Her own answers to Howe’s despair come, then, in little things. Unconcerned acts, but deliberate. She has long been the first to read The New York Review of Books, thus knowing about young, hip authors like Sally Rooney before anyone my age, weeks ahead of Twitter. In January she presses Conversations with Friends on me. I will call her in a week or two to tell her my thoughts, when I have finished the novel and passed it around to my friends.
My grandmother will speak concisely then too, and in doing so, she will reach out to another version of herself she perhaps sees in me, as if to give solace. One day I might look back on myself in just the same way, ciphers now revealed. For now, though, I will visit my grandmother for lunch the next time I am in New York for a moment, and I will hold her hand lightly and I will not say I do not want you to die but I will think it, and then I will go again.
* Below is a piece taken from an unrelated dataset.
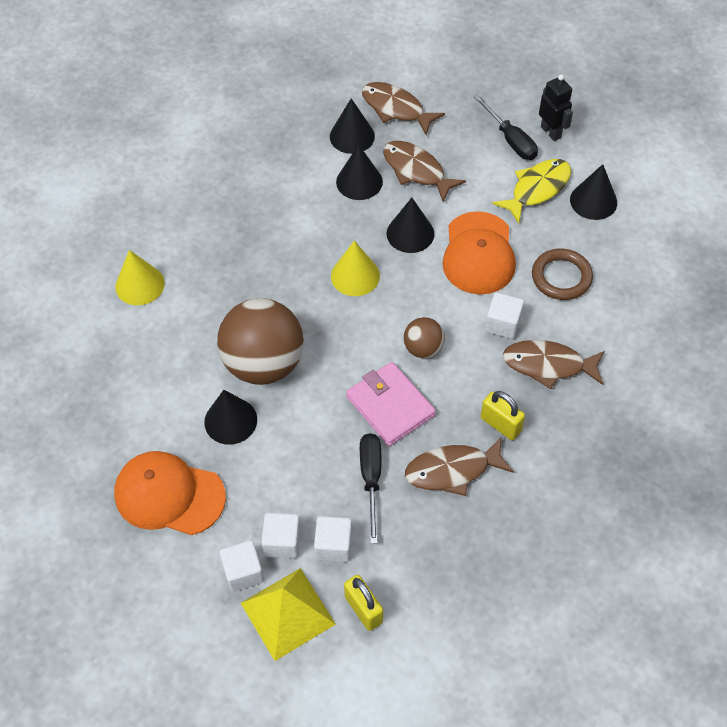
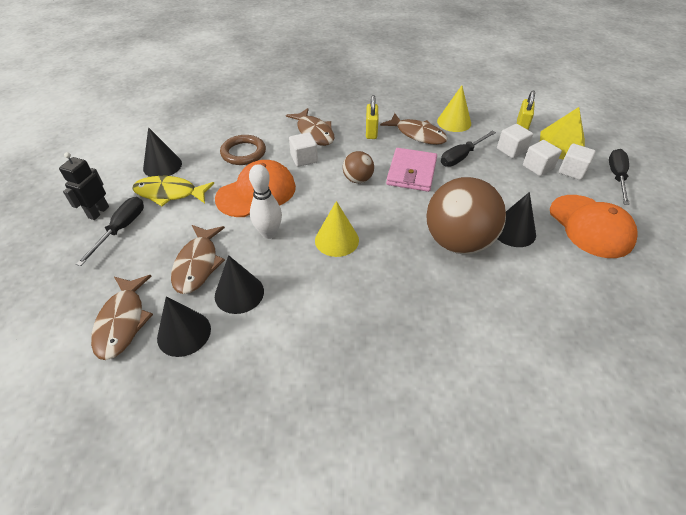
camera: 130 degrees left, 10 degrees down
yellow cone [115,250,165,305] -> yellow cone moved to [437,85,471,132]
black cone [387,198,434,253] -> white bowling pin [249,164,282,239]
none -> black screwdriver [609,149,630,205]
Convinced there would be no books in that place either, and given that she had always read many books, now she read the biggest ones. The words came like a sweet-dropping medicine, a coat of taste for her fear. Whole volumes of Proust again—patiently lined up on the shelf above their still-shared bed and its water-lilied covers, where she sits as others tie and untie the small leather boats of her shoes—and a biography of Frederick Douglass that is so heavy that when she picks it up it turns the thin skin of her wrists blue. Then yellow. Soon, when the skin returns to its clean and otherwise unmarked folds, it will become impossible to see the trace.
LILY MEYERSOHN B’19 is looking forward to seeing her grandmother next weekend.